Können neun Schüsse Notwehr sein?

Können neun Schüsse Notwehr sein?
Eine Frau stach mit großen Messern auf Polizisten ein. Ein Beamter schoss neun Mal auf die Tobende. "Notwehr", sagt seine Anwältin.

Mordversuch und Notwehrüberschreitung. Diese  Anklagepunkte standen Dienstagvormittag beim  gerichtlichen  Lokalaugenschein in Wien-Rudolfsheim-Fünfhaus im Raum. Dabei sollte geklärt werden, was genau am 7. März in der Goldschlagstraße 29 passiert ist.
 Wie berichtet, war die Polizei in den Morgenstunden dorthin  beordert worden. Eine 37-jährige Bewohnerin glaubte, dass es in ihrer Wohnung brennt. Die   Feuerwehr war bereits in der Wohnung, konnte aber keinen Brand lokalisieren.

Fünf Polizisten betraten die kleine Küche. Darin befand sich  auch eine Dusche mit zugezogenem Plastikvorhang. Als die Beamten in der engen Küche standen, stürzte die Bewohnerin mit zwei Küchenmessern bewaffnet (30 Zentimeter lange Klingen)  durch den zugezogenen Duschvorhang auf die Polizisten los. Sie stach von oben auf den ersten  Polizisten ein. Der stürzte.
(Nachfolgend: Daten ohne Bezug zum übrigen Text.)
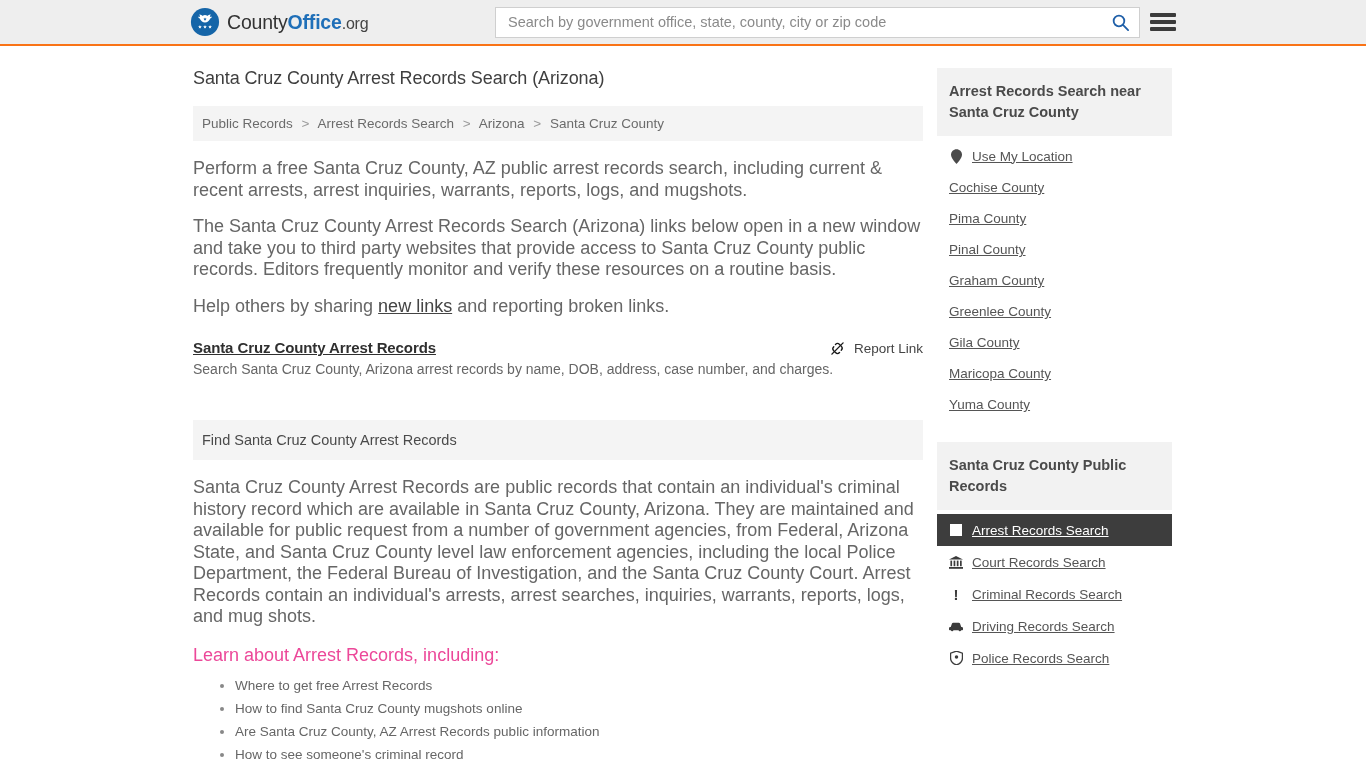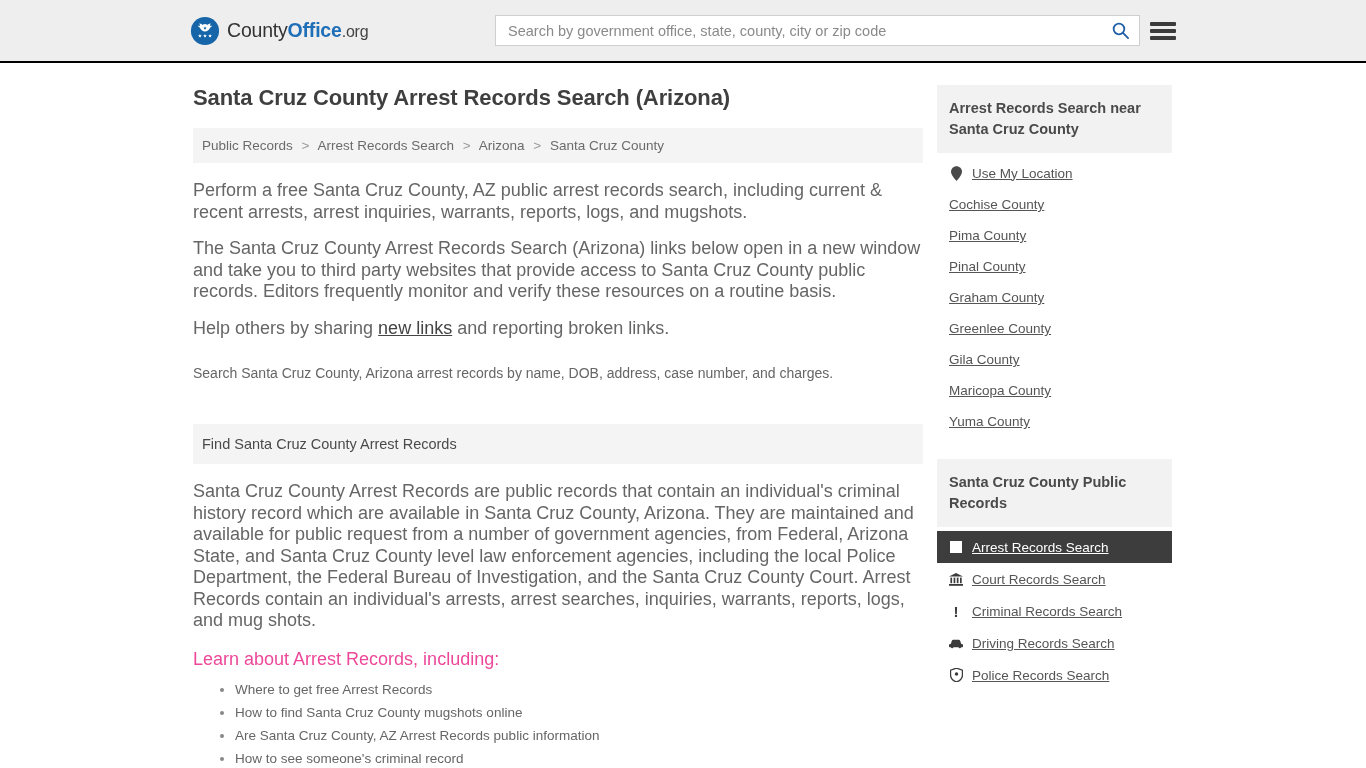--- a/index.html
+++ b/index.html
@@ -7,23 +7,23 @@
     margin: 0; padding: 0;
     width: 1366px; height: 768px;
     overflow: hidden;
     background: #ffffff;
     font-family: "Liberation Sans", sans-serif;
     color: #555555;
   }
 
   
   .site-header {
-    height: 63px;
+    height: 46px;
     background: #eeeeee;
-    border-bottom: 2px solid #000000;
+    border-bottom: 2px solid #f97316;
     display: flex;
     align-items: center;
     position: relative;
   }
   .brand {
     position: absolute;
     left: 190px;
     display: flex;
     align-items: center;
     gap: 7px;
@@ -93,24 +93,24 @@
   .container {
     width: 980px;
     display: flex;
     gap: 14px;
     position: relative;
   }
   .main-col { width: 730px; }
   .side-col { width: 235px; }
 
   h1.page-title {
-    font-size: 22px;
+    font-size: 18px;
     color: #3f3f3f;
     margin: 0 0 17px 0;
-    font-weight: bold;
+    font-weight: normal;
     letter-spacing: -0.1px;
   }
 
   .breadcrumb {
     background: #f4f4f4;
     padding: 10px 9px;
     font-size: 13.5px;
     color: #6b6b6b;
     margin-bottom: 17px;
   }
@@ -269,20 +269,31 @@
     </nav>
 
     <p class="body-text">Perform a free Santa Cruz County, AZ public arrest records search, including current &amp; recent arrests, arrest inquiries, warrants, reports, logs, and mugshots.</p>
     <p class="body-text">The Santa Cruz County Arrest Records Search (Arizona) links below open in a new window and take you to third party websites that provide access to Santa Cruz County public records. Editors frequently monitor and verify these resources on a routine basis.</p>
 
     <p class="body-text">
       <span>Help others by sharing </span><a href="#">new links</a><span> and reporting broken links.</span>
     </p>
 
     <div class="result">
+      <div class="result-head">
+        <a class="result-title" href="#">Santa Cruz County Arrest Records</a>
+        <a class="report-link" href="#">
+          <svg width="17" height="17" viewBox="0 0 20 20">
+            <path d="M7.6 5.2 A3.4 3.4 0 0 1 12.4 5.2 L14.4 7.2 A3.4 3.4 0 0 1 14.4 12" fill="none" stroke="#1a1a1a" stroke-width="1.6" stroke-linecap="round"></path>
+            <path d="M12.4 14.8 A3.4 3.4 0 0 1 7.6 14.8 L5.6 12.8 A3.4 3.4 0 0 1 5.6 8" fill="none" stroke="#1a1a1a" stroke-width="1.6" stroke-linecap="round"></path>
+            <line x1="3.4" y1="16.6" x2="16.6" y2="3.4" stroke="#1a1a1a" stroke-width="1.6" stroke-linecap="round"></line>
+          </svg>
+          <span>Report Link</span>
+        </a>
+      </div>
       <div class="result-desc">Search Santa Cruz County, Arizona arrest records by name, DOB, address, case number, and charges.</div>
     </div>
 
     <div class="section-head">Find Santa Cruz County Arrest Records</div>
 
     <p class="body-text">Santa Cruz County Arrest Records are public records that contain an individual's criminal history record which are available in Santa Cruz County, Arizona. They are maintained and available for public request from a number of government agencies, from Federal, Arizona State, and Santa Cruz County level law enforcement agencies, including the local Police Department, the Federal Bureau of Investigation, and the Santa Cruz County Court. Arrest Records contain an individual's arrests, arrest searches, inquiries, warrants, reports, logs, and mug shots.</p>
 
     <div class="lead-label">Learn about Arrest Records, including:</div>
 
     <ul class="learn-list">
Sein Kollege zog die Dienstwaffe und schoss der Tobenden ins Bein. Doch die Angreiferin  (sie leidet mutmaßlich an einer  Angstpsychose)  attackierte  den zweiten Polizisten. Der schoss noch einmal – und traf wieder. Mit nur mehr einem Messer bewaffnet griff die Frau  die nächsten Beamten an. Insgesamt wurde die 37-Jährige von neun Projektilen getroffen, erst dann brach sie im Wohnzimmer  zusammen.

"Alles richtig gemacht"

Der  Lokalaugenschein sollte klären, ob der Beamte (34) – er ist seit etwa zwei Wochen wieder im Dienst – der Situation entsprechend gehandelt hat. Seine Anwältin Astrid Wagner hat nicht den geringsten Zweifel: „Er weiß, dass er alles richtig gemacht hat. Auch wenn es ihm nicht gut geht. Er erkundigt sich beinahe täglich nach dem Gesundheitszustand der angeschossenen Frau. Wir gehen von Notwehr aus.“

 Teilen die Sachverständigen, darunter auch der Ballistikexperte Ingo Wieser, diese Einschätzung nicht, muss der Polizist mit einer Anklage wegen Notwehrüberschreitung bzw. fahrlässiger Körperverletzung rechnen. Für den Sprecher der Staatsanwaltschaft Thomas Vecsey ist „noch alles offen“. Gleiches gilt für die eventuelle Anklage wegen Mordversuchs gegen die lebensgefährlich verletzte Frau. Auch hier sind psychiatrische Sachverständige am Wort. Ergebnisse werden  frühestens in einem Monat  erwartet.

Die Familie der Frau möchte sich nicht zum Gesundheitszustand äußern, bangt aber weiterhin um ihr Leben. Denn sie liegt noch immer auf der Intensivstation und wartet  auf weitere    Operationen. Der Polizist  unterzieht sich seit  14 Tagen  einer Gesprächstherapie.